Ils ne sont pas si nombreux ceux qui, tel Edmond Maire, auront marqué leur époque en accompagnant, et parfois en devançant, les mutations de la société. Enfant d'un catholicisme populaire qui disputait au PCF l'encadrement des banlieues, il fut l'artisan d'un syndicalisme laïc affranchi de la tutelle de toutes les Églises spirituelles ou séculières et l'une des figures d'une gauche préférant affronter le réel que se réfugier dans le dogme.
Faire le récit de la vie d'Edmond Maire, c'est raconter l'histoire de la CFDT dont il fut le secrétaire général de 1971 à 1988 et où il a porté une volonté de ne jamais être intimidé par les tenants du marxisme jacobin, mais pas davantage par le patronat ou les gouvernants, de gauche comme de droite. C'est ainsi plonger au coeur d'une alchimie très française, faite du meilleur des traditions anarcho-syndicalistes, chrétiennes et socialistes du mouvement ouvrier.

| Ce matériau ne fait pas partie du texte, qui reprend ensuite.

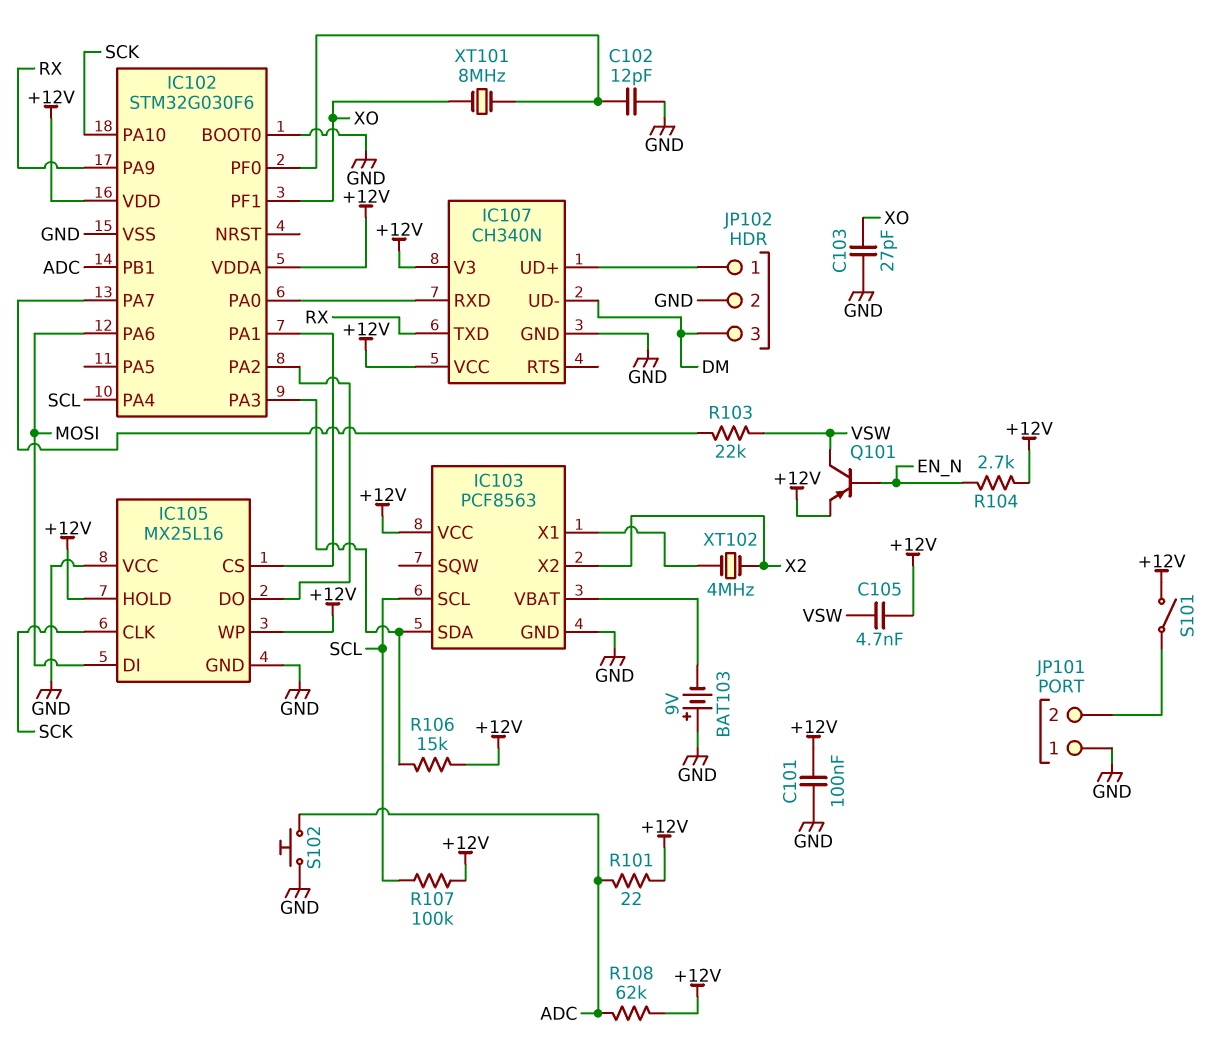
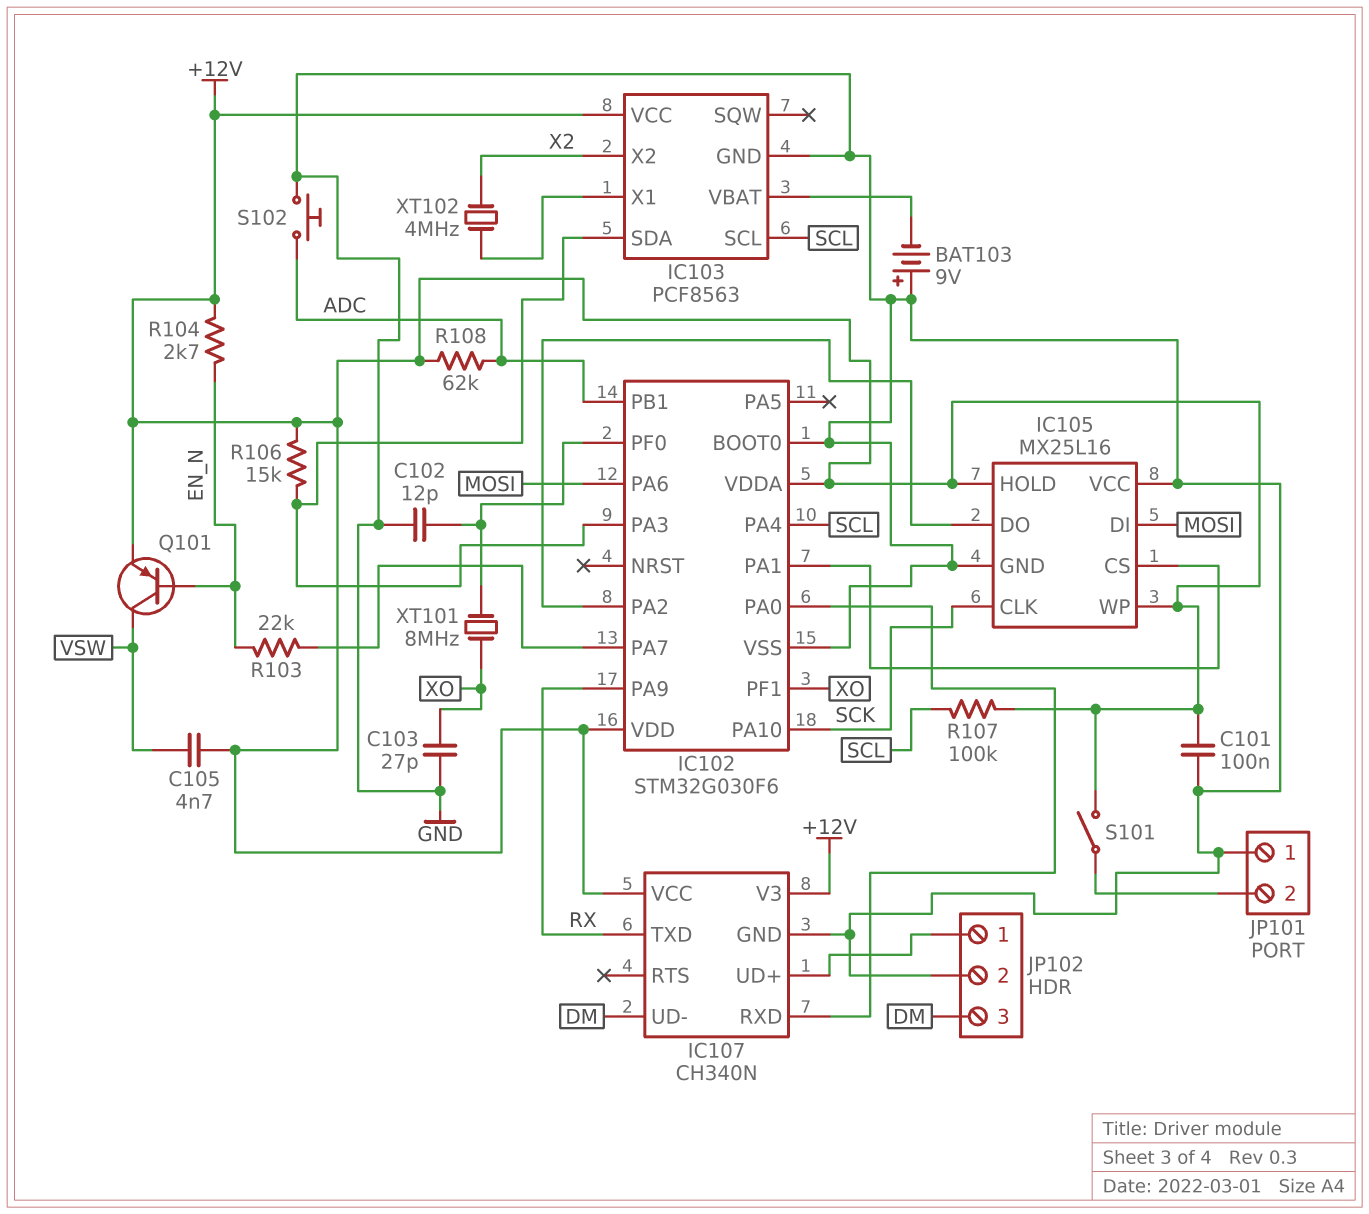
R101: 22 (+12V, ADC) -> none
R103: 22k (IC102/PA7, VSW) -> 22k (EN_N, IC102/PA7)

Son souci de l'indépendance a conforté la CFDT dans sa réactivité aux grands enjeux qui ont surgi sur sa route : la guerre d'Algérie, Mai 68, mai 1981, l'antitotalitarisme, la crise marquant la fin des Trente Glorieuses. Il a incarné la haute idée d'un syndicalisme porteur de l'intérêt général et acteur de la transformation sociale, en plaçant au poste de commande le devoir de vérité et l'exigence de démocratie. L'itinéraire exceptionnel d'Edmond Maire est un plan de coupe de l'histoire politique et sociale contemporaine.